• WHAT THIS TASK INVOLVES: Give the data again exactly as it is written.

--- RECORDS SUPPLIED Enclosed Below ---

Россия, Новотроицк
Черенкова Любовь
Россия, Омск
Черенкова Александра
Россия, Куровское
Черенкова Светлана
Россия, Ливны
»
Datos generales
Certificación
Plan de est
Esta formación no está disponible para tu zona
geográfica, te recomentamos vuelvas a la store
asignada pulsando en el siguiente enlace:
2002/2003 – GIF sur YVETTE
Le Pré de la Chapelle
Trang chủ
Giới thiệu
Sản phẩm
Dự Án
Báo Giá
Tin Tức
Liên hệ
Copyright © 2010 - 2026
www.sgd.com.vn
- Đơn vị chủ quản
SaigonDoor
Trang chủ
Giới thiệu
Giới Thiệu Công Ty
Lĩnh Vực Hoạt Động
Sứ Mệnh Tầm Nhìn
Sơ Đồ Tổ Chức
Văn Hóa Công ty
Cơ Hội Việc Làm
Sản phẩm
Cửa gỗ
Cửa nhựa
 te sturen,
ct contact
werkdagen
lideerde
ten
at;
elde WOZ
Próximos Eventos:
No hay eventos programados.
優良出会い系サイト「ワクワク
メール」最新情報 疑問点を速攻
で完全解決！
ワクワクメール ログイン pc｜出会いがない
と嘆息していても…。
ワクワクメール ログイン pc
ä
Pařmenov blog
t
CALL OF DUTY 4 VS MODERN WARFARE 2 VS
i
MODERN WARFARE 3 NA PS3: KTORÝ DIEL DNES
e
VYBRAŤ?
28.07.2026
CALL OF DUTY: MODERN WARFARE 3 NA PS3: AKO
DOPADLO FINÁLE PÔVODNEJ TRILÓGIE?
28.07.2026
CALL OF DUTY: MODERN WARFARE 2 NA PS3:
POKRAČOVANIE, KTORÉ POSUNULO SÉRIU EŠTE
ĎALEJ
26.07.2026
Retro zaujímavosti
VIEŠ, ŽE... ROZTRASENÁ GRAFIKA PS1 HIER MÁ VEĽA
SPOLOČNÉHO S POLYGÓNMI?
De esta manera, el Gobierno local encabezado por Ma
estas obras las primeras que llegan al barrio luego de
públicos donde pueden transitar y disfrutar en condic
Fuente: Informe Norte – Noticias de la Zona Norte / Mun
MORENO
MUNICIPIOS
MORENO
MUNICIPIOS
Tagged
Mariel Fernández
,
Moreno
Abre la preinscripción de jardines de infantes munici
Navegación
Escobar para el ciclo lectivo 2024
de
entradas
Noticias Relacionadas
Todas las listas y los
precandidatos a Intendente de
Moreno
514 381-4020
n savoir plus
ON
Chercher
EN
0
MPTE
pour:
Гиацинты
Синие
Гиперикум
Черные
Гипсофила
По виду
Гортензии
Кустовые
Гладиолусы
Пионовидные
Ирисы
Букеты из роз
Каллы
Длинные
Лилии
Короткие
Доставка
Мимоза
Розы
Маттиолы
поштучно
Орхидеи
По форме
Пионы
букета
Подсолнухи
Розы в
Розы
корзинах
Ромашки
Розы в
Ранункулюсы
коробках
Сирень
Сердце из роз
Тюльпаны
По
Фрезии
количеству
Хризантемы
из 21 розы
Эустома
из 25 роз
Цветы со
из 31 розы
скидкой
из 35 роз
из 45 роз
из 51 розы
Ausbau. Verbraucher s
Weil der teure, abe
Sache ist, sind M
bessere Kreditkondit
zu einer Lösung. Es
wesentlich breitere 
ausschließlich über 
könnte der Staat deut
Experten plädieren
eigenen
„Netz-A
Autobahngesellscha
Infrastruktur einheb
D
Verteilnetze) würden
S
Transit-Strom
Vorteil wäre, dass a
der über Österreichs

--- End of Enclosed RECORDS SUPPLIED ---

• RESULT BELOW:
Россия, Новотроицк
Черенкова Любовь
Россия, Омск
Черенкова Александра
Россия, Куровское
Черенкова Светлана
Россия, Ливны
»
Datos generales
Certificación
Plan de est
Esta formación no está disponible para tu zona
geográfica, te recomentamos vuelvas a la store
asignada pulsando en el siguiente enlace:
2002/2003 – GIF sur YVETTE
Le Pré de la Chapelle
Trang chủ
Giới thiệu
Sản phẩm
Dự Án
Báo Giá
Tin Tức
Liên hệ
Copyright © 2010 - 2026
www.sgd.com.vn
- Đơn vị chủ quản
SaigonDoor
Trang chủ
Giới thiệu
Giới Thiệu Công Ty
Lĩnh Vực Hoạt Động
Sứ Mệnh Tầm Nhìn
Sơ Đồ Tổ Chức
Văn Hóa Công ty
Cơ Hội Việc Làm
Sản phẩm
Cửa gỗ
Cửa nhựa
 te sturen,
ct contact
werkdagen
lideerde
ten
at;
elde WOZ
Próximos Eventos:
No hay eventos programados.
優良出会い系サイト「ワクワク
メール」最新情報 疑問点を速攻
で完全解決！
ワクワクメール ログイン pc｜出会いがない
と嘆息していても…。
ワクワクメール ログイン pc
ä
Pařmenov blog
t
CALL OF DUTY 4 VS MODERN WARFARE 2 VS
i
MODERN WARFARE 3 NA PS3: KTORÝ DIEL DNES
e
VYBRAŤ?
28.07.2026
CALL OF DUTY: MODERN WARFARE 3 NA PS3: AKO
DOPADLO FINÁLE PÔVODNEJ TRILÓGIE?
28.07.2026
CALL OF DUTY: MODERN WARFARE 2 NA PS3:
POKRAČOVANIE, KTORÉ POSUNULO SÉRIU EŠTE
ĎALEJ
26.07.2026
Retro zaujímavosti
VIEŠ, ŽE... ROZTRASENÁ GRAFIKA PS1 HIER MÁ VEĽA
SPOLOČNÉHO S POLYGÓNMI?
De esta manera, el Gobierno local encabezado por Ma
estas obras las primeras que llegan al barrio luego de
públicos donde pueden transitar y disfrutar en condic
Fuente: Informe Norte – Noticias de la Zona Norte / Mun
MORENO
MUNICIPIOS
MORENO
MUNICIPIOS
Tagged
Mariel Fernández
,
Moreno
Abre la preinscripción de jardines de infantes munici
Navegación
Escobar para el ciclo lectivo 2024
de
entradas
Noticias Relacionadas
Todas las listas y los
precandidatos a Intendente de
Moreno
514 381-4020
n savoir plus
ON
Chercher
EN
0
MPTE
pour:
Гиацинты
Синие
Гиперикум
Черные
Гипсофила
По виду
Гортензии
Кустовые
Гладиолусы
Пионовидные
Ирисы
Букеты из роз
Каллы
Длинные
Лилии
Короткие
Доставка
Мимоза
Розы
Маттиолы
поштучно
Орхидеи
По форме
Пионы
букета
Подсолнухи
Розы в
Розы
корзинах
Ромашки
Розы в
Ранункулюсы
коробках
Сирень
Сердце из роз
Тюльпаны
По
Фрезии
количеству
Хризантемы
из 21 розы
Эустома
из 25 роз
Цветы со
из 31 розы
скидкой
из 35 роз
из 45 роз
из 51 розы
Ausbau. Verbraucher s
Weil der teure, abe
Sache ist, sind M
bessere Kreditkondit
zu einer Lösung. Es
wesentlich breitere 
ausschließlich über 
könnte der Staat deut
Experten plädieren
eigenen
„Netz-A
Autobahngesellscha
Infrastruktur einheb
D
Verteilnetze) würden
S
Transit-Strom
Vorteil wäre, dass a
der über Österreichs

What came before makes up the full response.